Love does not envy or boast. Everyone’s marriage is different. My married friends may seem to have a better, more romantic relationship than I do, but they could also be struggling with the same issues all couples face. By the same token, I can’t look at a marriage that’s in trouble and say to myself, “Well at least we’re not doing THAT bad!” It doesn’t do any good to focus on someone else’s blessings or failings. I thank God for the privilege of being a wife and ask His strength and grace each day to be the Proverbs 31 woman of my husband’s dreams.
Love does not insist on its own way; it is not irritable or resentful. This is a biggie! Before I was married, if I didn’t get what I wanted from a relationship I would be irritable about it at first, then in time irritation morphed into resentment. I blamed my partner for not making me happy and fulfilling my needs and wants. That was pure selfishness; love is not about getting, it’s about giving.

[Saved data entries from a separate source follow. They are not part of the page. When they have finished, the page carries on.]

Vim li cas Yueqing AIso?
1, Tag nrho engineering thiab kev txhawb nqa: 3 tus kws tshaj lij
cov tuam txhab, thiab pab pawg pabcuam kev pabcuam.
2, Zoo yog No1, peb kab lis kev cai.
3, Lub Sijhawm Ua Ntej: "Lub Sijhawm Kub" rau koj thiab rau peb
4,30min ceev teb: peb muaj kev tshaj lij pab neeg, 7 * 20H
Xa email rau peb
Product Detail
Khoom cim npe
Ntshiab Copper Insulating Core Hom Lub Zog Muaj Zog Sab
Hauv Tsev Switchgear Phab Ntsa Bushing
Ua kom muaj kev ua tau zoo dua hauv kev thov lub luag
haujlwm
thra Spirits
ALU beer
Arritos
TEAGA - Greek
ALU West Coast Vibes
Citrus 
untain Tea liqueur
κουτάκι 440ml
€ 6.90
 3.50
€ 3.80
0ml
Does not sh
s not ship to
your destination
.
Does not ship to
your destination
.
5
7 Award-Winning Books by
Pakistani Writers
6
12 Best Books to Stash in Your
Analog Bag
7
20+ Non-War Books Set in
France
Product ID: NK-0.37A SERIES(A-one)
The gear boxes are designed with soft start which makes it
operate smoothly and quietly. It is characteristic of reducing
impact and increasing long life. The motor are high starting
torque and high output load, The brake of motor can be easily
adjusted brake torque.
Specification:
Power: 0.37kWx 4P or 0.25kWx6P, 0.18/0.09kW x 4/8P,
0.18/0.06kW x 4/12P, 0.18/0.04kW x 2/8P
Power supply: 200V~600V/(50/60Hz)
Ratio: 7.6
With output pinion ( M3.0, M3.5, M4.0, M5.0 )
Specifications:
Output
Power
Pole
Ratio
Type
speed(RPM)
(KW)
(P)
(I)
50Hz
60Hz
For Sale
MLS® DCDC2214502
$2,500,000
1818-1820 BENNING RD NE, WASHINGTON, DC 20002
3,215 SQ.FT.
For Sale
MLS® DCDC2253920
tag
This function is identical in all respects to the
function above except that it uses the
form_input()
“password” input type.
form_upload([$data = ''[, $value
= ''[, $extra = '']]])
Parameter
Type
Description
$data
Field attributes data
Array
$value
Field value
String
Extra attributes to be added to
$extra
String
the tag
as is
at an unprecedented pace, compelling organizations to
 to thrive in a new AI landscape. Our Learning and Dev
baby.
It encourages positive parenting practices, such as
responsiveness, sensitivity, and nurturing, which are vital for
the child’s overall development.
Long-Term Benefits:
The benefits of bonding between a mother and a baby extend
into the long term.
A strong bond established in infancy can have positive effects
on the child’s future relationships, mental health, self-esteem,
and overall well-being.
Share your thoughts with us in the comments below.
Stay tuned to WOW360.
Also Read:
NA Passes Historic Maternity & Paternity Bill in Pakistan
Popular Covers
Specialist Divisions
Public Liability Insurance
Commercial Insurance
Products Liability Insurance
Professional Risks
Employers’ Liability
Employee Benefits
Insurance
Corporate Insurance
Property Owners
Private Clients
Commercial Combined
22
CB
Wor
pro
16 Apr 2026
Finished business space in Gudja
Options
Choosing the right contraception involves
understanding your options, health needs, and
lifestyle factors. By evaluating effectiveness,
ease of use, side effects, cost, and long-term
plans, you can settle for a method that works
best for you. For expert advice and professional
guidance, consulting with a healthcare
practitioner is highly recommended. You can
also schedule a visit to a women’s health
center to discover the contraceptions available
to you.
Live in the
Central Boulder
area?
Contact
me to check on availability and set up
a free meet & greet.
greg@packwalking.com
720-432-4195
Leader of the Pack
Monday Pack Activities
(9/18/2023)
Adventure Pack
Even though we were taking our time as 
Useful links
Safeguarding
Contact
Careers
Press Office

Love bears all things, believes all things, hopes all things, endures all things. Here is the heart of love; this is how God loves us. Some things that happen in a marriage, like infidelity for example, may seem unbearable. It may be hard to believe that things will ever get better, and it can be easy to lose hope in your partner. However, God bears with us through all of our faults and disappointments. He believes and hopes that we will see how much He truly loves us and return to Him when lust causes us to fall away. God endures all things because He loves us and wants us to belong to Him in spirit, soul, and body. When you love someone, God can give you that same strength to endure and hold on.

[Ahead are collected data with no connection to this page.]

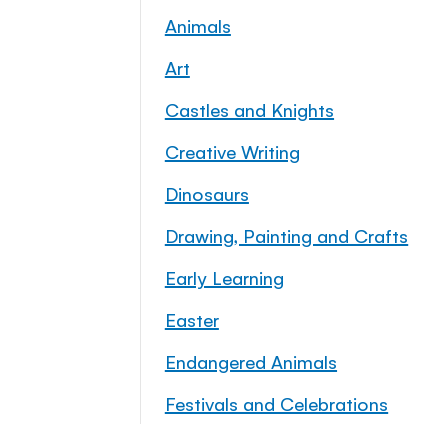
Animals
Art
Castles and Knights
Creative Writing
Dinosaurs
Drawing, Painting and Crafts
Early Learning
Easter
Endangered Animals
Festivals and Celebrations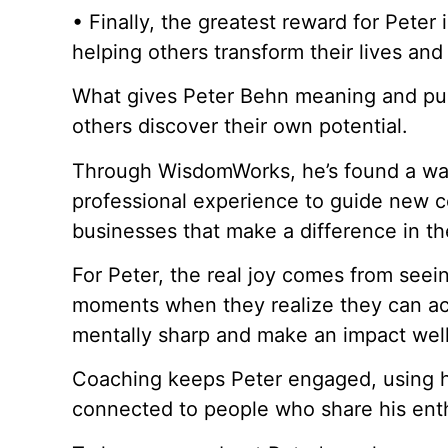
• Finally, the greatest reward for Peter is
helping others transform their lives and
What gives Peter Behn meaning and purp
others discover their own potential.
Through WisdomWorks, he’s found a wa
professional experience to guide new co
businesses that make a difference in th
For Peter, the real joy comes from seei
moments when they realize they can ach
mentally sharp and make an impact well 
Coaching keeps Peter engaged, using his
connected to people who share his enthu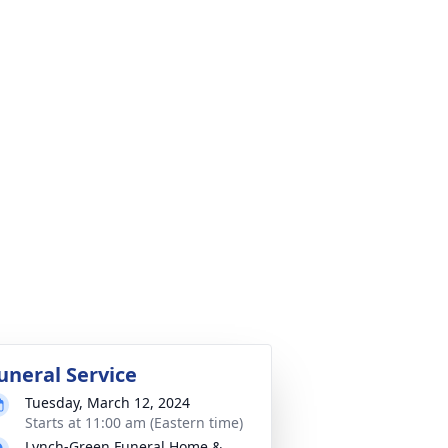
uneral Service
Tuesday, March 12, 2024
Starts at 11:00 am (Eastern time)
Lynch-Green Funeral Home &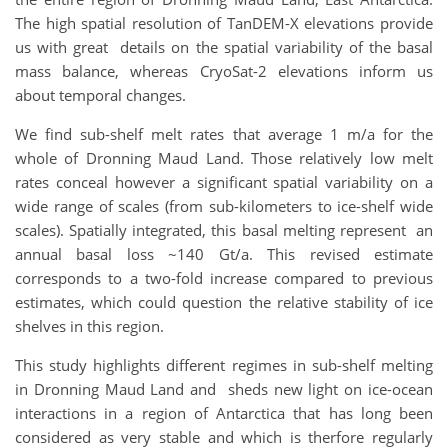
The high spatial resolution of TanDEM-X elevations provide
us with great details on the spatial variability of the basal
mass balance, whereas CryoSat-2 elevations inform us
about temporal changes.
We find sub-shelf melt rates that average 1 m/a for the
whole of Dronning Maud Land. Those relatively low melt
rates conceal however a significant spatial variability on a
wide range of scales (from sub-kilometers to ice-shelf wide
scales). Spatially integrated, this basal melting represent an
annual basal loss ~140 Gt/a. This revised estimate
corresponds to a two-fold increase compared to previous
estimates, which could question the relative stability of ice
shelves in this region.
This study highlights different regimes in sub-shelf melting
in Dronning Maud Land and sheds new light on ice-ocean
interactions in a region of Antarctica that has long been
considered as very stable and which is therfore regularly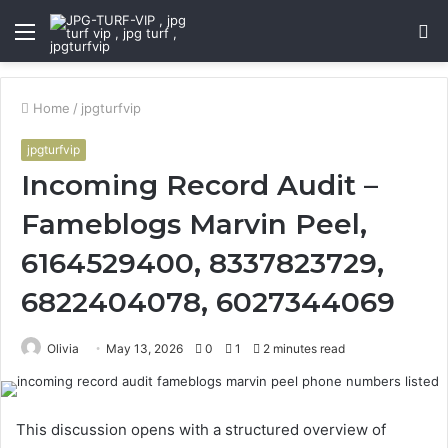
Menu
S
fo
Home
/
jpgturfvip
jpgturfvip
Incoming Record Audit –
Fameblogs Marvin Peel,
6164529400, 8337823729,
6822404078, 6027344069
Olivia
May 13, 2026
0
1
2 minutes read
This discussion opens with a structured overview of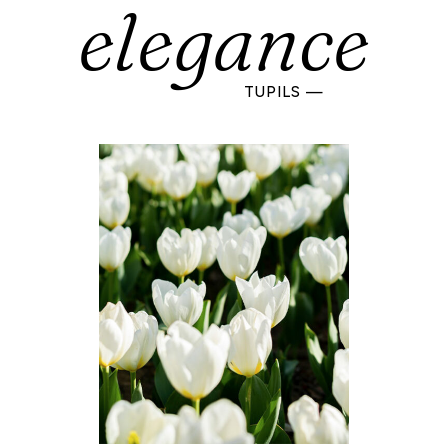
elegance
TUPILS —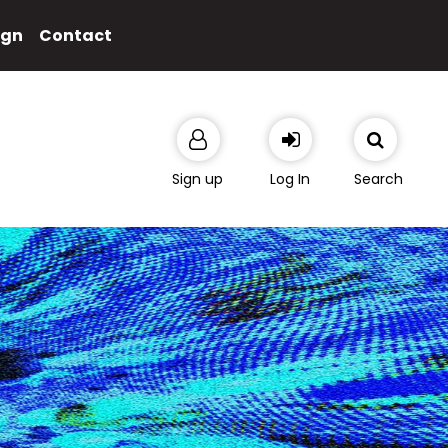
ign
Contact
Sign up
Log In
Search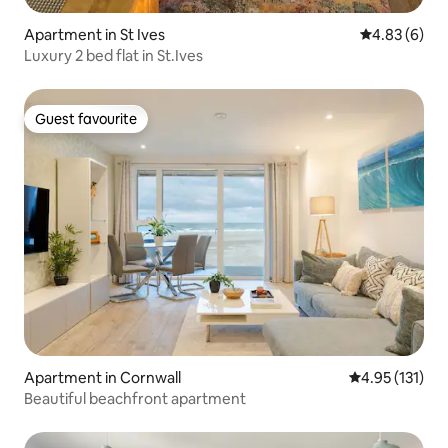
Apartment in St Ives
4.83 out of 5
4.83 (6)
Luxury 2 bed flat in St.Ives
Guest favourite
Guest favourite
Apartment in Cornwall
4.95 out of 5 
4.95 (131)
Beautiful beachfront apartment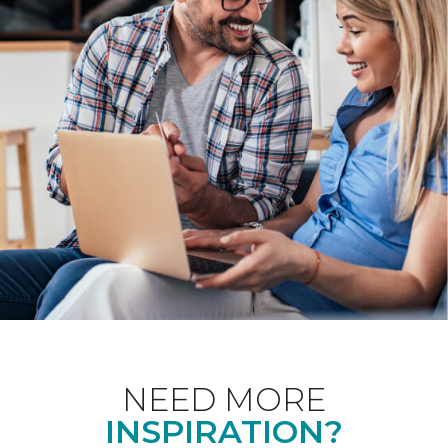
NEED MORE
INSPIRATION?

Love never ends. I’m so thankful that God’s love will always be there waiting for me. It gives me a feeling of security that nothing else can give. With God, it doesn’t matter if I’m fat or skinny, rich or poor, have a GED or PhD; His love is still the same. Even if I sin and separate from God, He is always there waiting for me to reconcile and come back to Him. I want to be able to love my husband the same way; in sickness and health, for richer or poorer, until death separates us.
I’ve learned that love isn’t always easy and it’s almost nothing like what we see in movies. Love is not about diamond rings, lavish trips, and shopping sprees. It’s not about having someone to fulfill your every wish and desire. It’s not even about sex on the beach or passionate kisses in the rain while your favorite love song plays in the background. Love is giving, hoping, sacrificing, enduring, growing closer to your partner and closer to God.